The reluctance of the Western military-industrial complex

Security adviser Pojar praised the Czech defence industry for its flexibility and quick response to the conflict, but together with Baur criticised the large international trading and arms companies for their reluctance and slow approach in approving and increasing production not only for Ukraine's needs but also for the needs of individual member states. Bauer mentioned that Russia now has a war economy, which means it has to give everything to succeed in Ukraine: "Investing in defence is a strategic investment and we must finally wake up to this, because technological superiority over Russia may not be enough for increasing Russian military production."

Another important trend we see in the Russian-Ukrainian war is the level of training and leadership that the Ukrainians have thanks to Western training: a non-commissioned officer tells the Ukrainians what is important and what they must achieve in this war. Which is exactly what the Russians don't have.

The crucial lesson of the conflict, then, is the entry of drones and artificial intelligence into the war. Last but not least, according to Bauer, is data management. Every commander needs to constantly update his data, which means that out of millions of data, we have to give him only the data he needs at the moment. "For example, the F-35 fighter jets that the Czech Republic is going to buy are not just fighter jets, but a data centre with 20 terabytes of data. Data management is a key point in today's war."

Where is NATO heading in the next ten years?

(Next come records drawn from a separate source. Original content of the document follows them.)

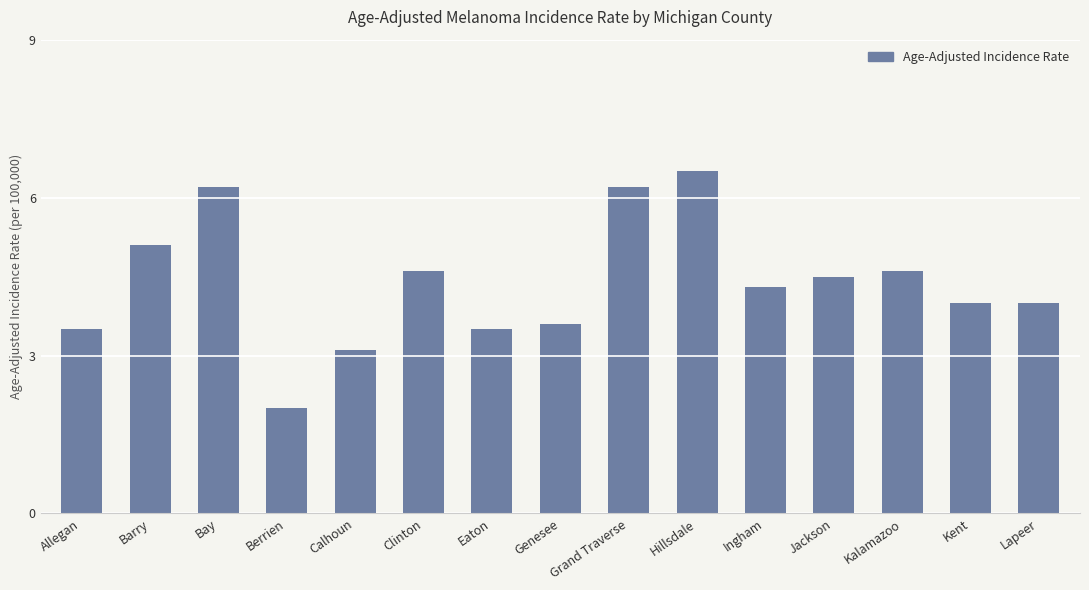

At which category does the chart reach its minimum across all series?

Berrien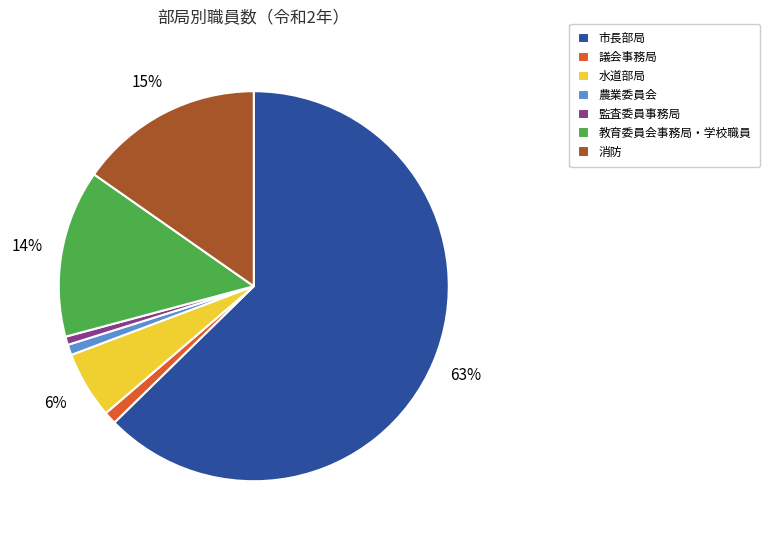

Which slice is the largest?

市長部局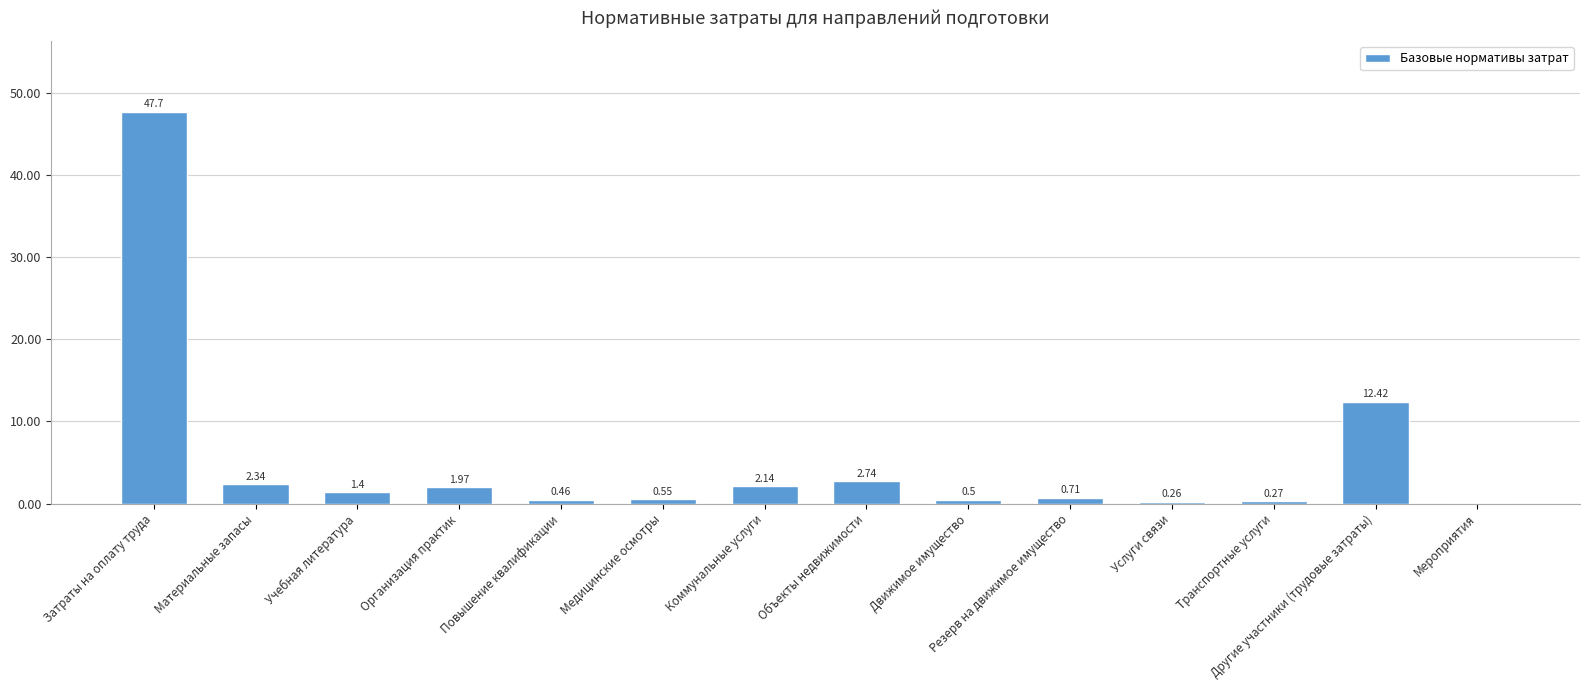

Where is the data nearest to the value 23?

Другие участники (трудовые затраты)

Defence is a major issue for the company, says Bauer, because every country needs sufficient manpower during wartime, and the military is no exception. The military is not just about equipment and technology, but more importantly about the number of people it can provide. So each NATO member must consider solutions to achieve this in the event of a crisis, whether through conscription, mobilization, or some form of reserve force, or a combination of all. "It is imperative that all NATO countries wake up to this, because it can be very painful and slow to respond until wartime. Ukraine had the advantage of already having a large number of reservists before the war."

Logistics, logistics, logistics

In the West, we have outsourced logistics since our involvement in Afghanistan, which has worked well. But for a conflict like we see in Ukraine, it's not transferable. So we have to rebuild our logistics capabilities today. 

EU-NATO cooperation

Bauer believes that EU-NATO cooperation works well: "The EU is about money, sanctions and economics. The EU is responsible for industry, which has an extremely big role to play in strengthening NATO. And NATO is responsible for defence and security issues. But the serious problem is the lack of investment in the defence sector. "Unfortunately, few institutions are prepared to invest in the defence industry. Another serious problem is the legislation set by previous governments, which makes it impossible to act quickly."

And how will the war in Ukraine end?

Bauer believes that whoever can prolong the war and persevere will win. And that is why Ukraine needs more weapons and ammunition to last the long haul. Ukraine knows that it must not stop, because if it does, it will lose its country. And it cannot and will not afford to do so.